OLS is Unbiased Estimator

• 고전적 선형 회귀 가정 하 $\beta_1$ 의 최소자승추정량 $\hat{\beta}_1$ 의 기대값은 다음과 같음

  \[\begin{aligned} \mathbb{E}\left[\hat{\beta}_{1}\right] &= \mathbb{E}\left[\beta_1 + \sum_{i=1}^{n}{w_i \cdot \varepsilon_i}\right]\\ &= \mathbb{E}\left[\beta_1\right] + \mathbb{E}\left[\sum_{i=1}^{n}{w_i \cdot \varepsilon_i}\right]\\ &= \beta_1 + \mathbb{E}\left[\sum_{i=1}^{n}{w_i \cdot \varepsilon_i}\right]\\ &= \beta_1 + \sum_{i=1}^{n}{\mathbb{E}\left[w_i \cdot \varepsilon_i\right]}\\ &= \beta_1 + \sum_{i=1}^{n}{\mathbb{E}\left[w_i\right] \cdot \mathbb{E}\left[\varepsilon_i\right]} \quad \text{s.t.} \quad X \perp \varepsilon\\ &= \beta_1 + \sum_{i=1}^{n}{\mathbb{E}\left[w_i\right] \cdot 0} \quad (\because \varepsilon \sim N(0,\sigma^2))\\ &= \beta_1 \end{aligned}\]
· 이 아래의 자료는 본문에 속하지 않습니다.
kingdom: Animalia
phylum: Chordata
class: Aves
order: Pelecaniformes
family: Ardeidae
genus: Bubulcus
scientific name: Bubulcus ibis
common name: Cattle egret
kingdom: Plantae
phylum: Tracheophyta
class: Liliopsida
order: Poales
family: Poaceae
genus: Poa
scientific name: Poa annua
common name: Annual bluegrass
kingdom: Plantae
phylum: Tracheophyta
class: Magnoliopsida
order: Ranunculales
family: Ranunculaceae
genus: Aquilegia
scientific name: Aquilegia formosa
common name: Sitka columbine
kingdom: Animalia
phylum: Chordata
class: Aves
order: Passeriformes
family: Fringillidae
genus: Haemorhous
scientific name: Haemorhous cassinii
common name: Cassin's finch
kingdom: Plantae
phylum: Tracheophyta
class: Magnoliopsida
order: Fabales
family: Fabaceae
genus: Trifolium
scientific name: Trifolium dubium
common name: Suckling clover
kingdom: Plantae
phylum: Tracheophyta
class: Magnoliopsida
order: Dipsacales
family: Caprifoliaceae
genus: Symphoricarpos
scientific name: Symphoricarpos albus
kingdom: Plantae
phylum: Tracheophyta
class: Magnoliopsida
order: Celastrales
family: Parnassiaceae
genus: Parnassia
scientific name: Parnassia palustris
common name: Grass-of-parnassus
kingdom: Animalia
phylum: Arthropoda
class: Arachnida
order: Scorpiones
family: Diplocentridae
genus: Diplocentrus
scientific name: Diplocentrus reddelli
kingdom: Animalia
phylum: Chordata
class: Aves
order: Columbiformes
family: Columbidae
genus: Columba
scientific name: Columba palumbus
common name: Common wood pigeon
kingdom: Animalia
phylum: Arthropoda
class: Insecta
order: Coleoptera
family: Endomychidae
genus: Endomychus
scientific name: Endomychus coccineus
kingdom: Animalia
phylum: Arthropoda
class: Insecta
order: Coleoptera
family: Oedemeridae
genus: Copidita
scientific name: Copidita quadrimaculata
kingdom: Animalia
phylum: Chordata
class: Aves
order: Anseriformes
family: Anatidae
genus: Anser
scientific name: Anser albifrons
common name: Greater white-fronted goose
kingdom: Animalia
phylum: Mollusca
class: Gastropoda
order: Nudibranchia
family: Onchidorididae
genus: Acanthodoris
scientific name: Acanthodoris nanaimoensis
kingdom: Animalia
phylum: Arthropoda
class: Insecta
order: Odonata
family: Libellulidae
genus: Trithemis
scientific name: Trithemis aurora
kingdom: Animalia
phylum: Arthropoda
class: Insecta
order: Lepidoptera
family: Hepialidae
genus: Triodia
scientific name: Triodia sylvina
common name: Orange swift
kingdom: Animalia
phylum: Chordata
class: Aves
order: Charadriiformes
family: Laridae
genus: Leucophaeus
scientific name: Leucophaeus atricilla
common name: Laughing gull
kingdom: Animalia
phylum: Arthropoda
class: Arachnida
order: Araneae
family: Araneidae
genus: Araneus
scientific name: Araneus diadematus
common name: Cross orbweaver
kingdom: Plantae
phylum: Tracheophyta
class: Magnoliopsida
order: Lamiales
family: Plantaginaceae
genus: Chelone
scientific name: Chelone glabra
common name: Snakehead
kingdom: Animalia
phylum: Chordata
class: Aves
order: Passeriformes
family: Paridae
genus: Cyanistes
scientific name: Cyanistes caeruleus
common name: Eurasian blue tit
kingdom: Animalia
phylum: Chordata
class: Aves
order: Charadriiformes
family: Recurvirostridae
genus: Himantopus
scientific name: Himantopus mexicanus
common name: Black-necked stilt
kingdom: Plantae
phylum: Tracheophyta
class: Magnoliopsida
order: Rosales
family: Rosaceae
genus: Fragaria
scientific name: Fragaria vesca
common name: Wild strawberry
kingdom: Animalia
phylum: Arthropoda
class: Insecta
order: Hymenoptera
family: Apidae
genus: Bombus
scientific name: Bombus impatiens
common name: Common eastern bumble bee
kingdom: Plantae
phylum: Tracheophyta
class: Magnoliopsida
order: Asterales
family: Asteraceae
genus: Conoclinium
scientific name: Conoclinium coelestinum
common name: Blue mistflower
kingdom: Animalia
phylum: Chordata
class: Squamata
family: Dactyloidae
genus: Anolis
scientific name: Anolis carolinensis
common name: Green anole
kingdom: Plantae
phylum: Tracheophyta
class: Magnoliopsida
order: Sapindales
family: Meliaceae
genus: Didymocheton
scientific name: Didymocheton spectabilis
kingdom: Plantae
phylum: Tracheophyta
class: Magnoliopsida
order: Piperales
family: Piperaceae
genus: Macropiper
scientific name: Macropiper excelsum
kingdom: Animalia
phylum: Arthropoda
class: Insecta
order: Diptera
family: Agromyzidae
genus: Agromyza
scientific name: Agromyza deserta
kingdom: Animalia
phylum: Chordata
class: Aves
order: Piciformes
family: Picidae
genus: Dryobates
• 따라서 고전적 선형 회귀 가정 하 최소자승추정량 $\hat{\beta}_1$ 은 $\beta_1$ 의 불편 추정량임

  \[\begin{aligned} \therefore \mathbb{Bias}\left[\hat{\beta}_{1}\right] &= \mathbb{E}\left[\hat{\beta}_{1}\right] - \beta_1\\ &= 0 \end{aligned}\]

OLS is Efficient Estimator

• $\beta_1$ 의 최소자승추정량 $\hat{\beta}_1$ 의 분산은 다음과 같음

  \[\begin{aligned} \mathbb{Var}\left[\hat{\beta}_{1}\right] &= \mathbb{Var}\left[\beta_1 + \sum_{i=1}^{n}{w_i \cdot \varepsilon_i}\right]\\ &= \mathbb{Var}\left[\sum_{i=1}^{n}{w_i \cdot \varepsilon_i}\right]\\ &= \sum_{i=1}^{n}{w_{i}^{2} \cdot \sigma_{i}^{2}} + \sum_{i}\sum_{j \ne i}{w_{i} \cdot w_{j} \cdot \mathbb{Cov}\left[\varepsilon_{i}, \varepsilon_{j}\right]} \end{aligned}\]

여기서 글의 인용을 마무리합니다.